Aim of the exercise
Each entry should be written out again exactly, so that nothing is lost.

*** Source data ***

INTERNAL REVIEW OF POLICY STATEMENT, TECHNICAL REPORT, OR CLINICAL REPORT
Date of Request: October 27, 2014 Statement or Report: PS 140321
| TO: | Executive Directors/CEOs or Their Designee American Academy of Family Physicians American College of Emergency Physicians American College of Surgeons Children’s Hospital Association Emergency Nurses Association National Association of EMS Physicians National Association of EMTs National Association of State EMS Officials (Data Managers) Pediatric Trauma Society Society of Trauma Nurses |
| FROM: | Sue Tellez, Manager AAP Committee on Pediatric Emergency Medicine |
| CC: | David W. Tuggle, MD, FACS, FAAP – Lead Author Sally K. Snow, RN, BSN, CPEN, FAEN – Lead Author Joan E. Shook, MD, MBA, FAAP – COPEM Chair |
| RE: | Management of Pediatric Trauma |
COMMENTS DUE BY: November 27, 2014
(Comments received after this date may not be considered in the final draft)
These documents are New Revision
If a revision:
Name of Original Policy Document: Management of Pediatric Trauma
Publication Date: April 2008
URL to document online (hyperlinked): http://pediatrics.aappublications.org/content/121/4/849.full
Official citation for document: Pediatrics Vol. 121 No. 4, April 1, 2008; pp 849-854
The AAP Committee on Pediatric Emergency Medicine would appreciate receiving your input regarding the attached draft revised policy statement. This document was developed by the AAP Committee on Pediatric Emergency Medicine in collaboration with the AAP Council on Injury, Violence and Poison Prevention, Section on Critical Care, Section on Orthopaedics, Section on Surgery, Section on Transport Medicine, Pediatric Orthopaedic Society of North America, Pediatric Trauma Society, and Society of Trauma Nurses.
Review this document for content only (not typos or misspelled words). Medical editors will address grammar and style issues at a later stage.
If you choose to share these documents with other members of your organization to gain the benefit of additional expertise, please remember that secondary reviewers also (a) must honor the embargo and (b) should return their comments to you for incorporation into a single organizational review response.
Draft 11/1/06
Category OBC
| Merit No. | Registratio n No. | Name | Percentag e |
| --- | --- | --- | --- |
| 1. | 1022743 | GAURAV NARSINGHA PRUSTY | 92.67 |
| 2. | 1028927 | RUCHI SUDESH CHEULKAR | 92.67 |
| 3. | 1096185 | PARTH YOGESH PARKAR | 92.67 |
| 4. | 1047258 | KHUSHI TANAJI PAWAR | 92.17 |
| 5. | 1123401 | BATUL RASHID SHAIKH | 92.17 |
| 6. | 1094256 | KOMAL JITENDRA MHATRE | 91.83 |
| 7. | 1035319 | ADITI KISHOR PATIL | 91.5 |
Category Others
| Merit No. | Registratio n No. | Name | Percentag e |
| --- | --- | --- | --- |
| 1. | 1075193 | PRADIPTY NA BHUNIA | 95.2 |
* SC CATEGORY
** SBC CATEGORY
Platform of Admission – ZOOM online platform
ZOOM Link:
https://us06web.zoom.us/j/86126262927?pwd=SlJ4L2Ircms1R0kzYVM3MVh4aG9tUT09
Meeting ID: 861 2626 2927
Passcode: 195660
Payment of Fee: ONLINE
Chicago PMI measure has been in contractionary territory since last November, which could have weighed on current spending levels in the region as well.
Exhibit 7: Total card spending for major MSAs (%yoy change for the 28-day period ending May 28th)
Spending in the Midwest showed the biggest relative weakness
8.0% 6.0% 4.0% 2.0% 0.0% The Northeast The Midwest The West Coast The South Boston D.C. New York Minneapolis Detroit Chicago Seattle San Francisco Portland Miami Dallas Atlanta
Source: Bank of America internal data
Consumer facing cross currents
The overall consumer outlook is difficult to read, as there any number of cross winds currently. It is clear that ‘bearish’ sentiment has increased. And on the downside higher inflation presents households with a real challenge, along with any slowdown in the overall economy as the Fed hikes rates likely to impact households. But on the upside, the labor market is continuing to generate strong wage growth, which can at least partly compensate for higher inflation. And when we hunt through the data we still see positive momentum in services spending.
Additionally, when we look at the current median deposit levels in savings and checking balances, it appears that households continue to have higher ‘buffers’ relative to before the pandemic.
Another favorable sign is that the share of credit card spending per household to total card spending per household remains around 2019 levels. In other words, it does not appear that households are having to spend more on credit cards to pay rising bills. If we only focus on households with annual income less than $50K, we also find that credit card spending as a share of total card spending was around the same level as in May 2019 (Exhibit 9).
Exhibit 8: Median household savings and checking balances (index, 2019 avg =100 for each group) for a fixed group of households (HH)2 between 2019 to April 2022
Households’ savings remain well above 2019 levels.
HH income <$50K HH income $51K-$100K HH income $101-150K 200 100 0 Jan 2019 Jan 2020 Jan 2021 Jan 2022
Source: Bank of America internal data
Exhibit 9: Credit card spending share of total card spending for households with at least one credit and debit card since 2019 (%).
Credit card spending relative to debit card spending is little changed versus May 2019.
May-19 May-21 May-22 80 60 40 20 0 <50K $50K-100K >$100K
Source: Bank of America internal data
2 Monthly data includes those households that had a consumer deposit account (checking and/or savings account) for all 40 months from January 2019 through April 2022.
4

***

Output below
INTERNAL REVIEW OF POLICY STATEMENT, TECHNICAL REPORT, OR CLINICAL REPORT
Date of Request: October 27, 2014 Statement or Report: PS 140321
| TO: | Executive Directors/CEOs or Their Designee American Academy of Family Physicians American College of Emergency Physicians American College of Surgeons Children’s Hospital Association Emergency Nurses Association National Association of EMS Physicians National Association of EMTs National Association of State EMS Officials (Data Managers) Pediatric Trauma Society Society of Trauma Nurses |
| FROM: | Sue Tellez, Manager AAP Committee on Pediatric Emergency Medicine |
| CC: | David W. Tuggle, MD, FACS, FAAP – Lead Author Sally K. Snow, RN, BSN, CPEN, FAEN – Lead Author Joan E. Shook, MD, MBA, FAAP – COPEM Chair |
| RE: | Management of Pediatric Trauma |
COMMENTS DUE BY: November 27, 2014
(Comments received after this date may not be considered in the final draft)
These documents are New Revision
If a revision:
Name of Original Policy Document: Management of Pediatric Trauma
Publication Date: April 2008
URL to document online (hyperlinked): http://pediatrics.aappublications.org/content/121/4/849.full
Official citation for document: Pediatrics Vol. 121 No. 4, April 1, 2008; pp 849-854
The AAP Committee on Pediatric Emergency Medicine would appreciate receiving your input regarding the attached draft revised policy statement. This document was developed by the AAP Committee on Pediatric Emergency Medicine in collaboration with the AAP Council on Injury, Violence and Poison Prevention, Section on Critical Care, Section on Orthopaedics, Section on Surgery, Section on Transport Medicine, Pediatric Orthopaedic Society of North America, Pediatric Trauma Society, and Society of Trauma Nurses.
Review this document for content only (not typos or misspelled words). Medical editors will address grammar and style issues at a later stage.
If you choose to share these documents with other members of your organization to gain the benefit of additional expertise, please remember that secondary reviewers also (a) must honor the embargo and (b) should return their comments to you for incorporation into a single organizational review response.
Draft 11/1/06
Category OBC
| Merit No. | Registratio n No. | Name | Percentag e |
| --- | --- | --- | --- |
| 1. | 1022743 | GAURAV NARSINGHA PRUSTY | 92.67 |
| 2. | 1028927 | RUCHI SUDESH CHEULKAR | 92.67 |
| 3. | 1096185 | PARTH YOGESH PARKAR | 92.67 |
| 4. | 1047258 | KHUSHI TANAJI PAWAR | 92.17 |
| 5. | 1123401 | BATUL RASHID SHAIKH | 92.17 |
| 6. | 1094256 | KOMAL JITENDRA MHATRE | 91.83 |
| 7. | 1035319 | ADITI KISHOR PATIL | 91.5 |
Category Others
| Merit No. | Registratio n No. | Name | Percentag e |
| --- | --- | --- | --- |
| 1. | 1075193 | PRADIPTY NA BHUNIA | 95.2 |
* SC CATEGORY
** SBC CATEGORY
Platform of Admission – ZOOM online platform
ZOOM Link:
https://us06web.zoom.us/j/86126262927?pwd=SlJ4L2Ircms1R0kzYVM3MVh4aG9tUT09
Meeting ID: 861 2626 2927
Passcode: 195660
Payment of Fee: ONLINE
Chicago PMI measure has been in contractionary territory since last November, which could have weighed on current spending levels in the region as well.
Exhibit 7: Total card spending for major MSAs (%yoy change for the 28-day period ending May 28th)
Spending in the Midwest showed the biggest relative weakness
8.0% 6.0% 4.0% 2.0% 0.0% The Northeast The Midwest The West Coast The South Boston D.C. New York Minneapolis Detroit Chicago Seattle San Francisco Portland Miami Dallas Atlanta
Source: Bank of America internal data
Consumer facing cross currents
The overall consumer outlook is difficult to read, as there any number of cross winds currently. It is clear that ‘bearish’ sentiment has increased. And on the downside higher inflation presents households with a real challenge, along with any slowdown in the overall economy as the Fed hikes rates likely to impact households. But on the upside, the labor market is continuing to generate strong wage growth, which can at least partly compensate for higher inflation. And when we hunt through the data we still see positive momentum in services spending.
Additionally, when we look at the current median deposit levels in savings and checking balances, it appears that households continue to have higher ‘buffers’ relative to before the pandemic.
Another favorable sign is that the share of credit card spending per household to total card spending per household remains around 2019 levels. In other words, it does not appear that households are having to spend more on credit cards to pay rising bills. If we only focus on households with annual income less than $50K, we also find that credit card spending as a share of total card spending was around the same level as in May 2019 (Exhibit 9).
Exhibit 8: Median household savings and checking balances (index, 2019 avg =100 for each group) for a fixed group of households (HH)2 between 2019 to April 2022
Households’ savings remain well above 2019 levels.
HH income <$50K HH income $51K-$100K HH income $101-150K 200 100 0 Jan 2019 Jan 2020 Jan 2021 Jan 2022
Source: Bank of America internal data
Exhibit 9: Credit card spending share of total card spending for households with at least one credit and debit card since 2019 (%).
Credit card spending relative to debit card spending is little changed versus May 2019.
May-19 May-21 May-22 80 60 40 20 0 <50K $50K-100K >$100K
Source: Bank of America internal data
2 Monthly data includes those households that had a consumer deposit account (checking and/or savings account) for all 40 months from January 2019 through April 2022.
4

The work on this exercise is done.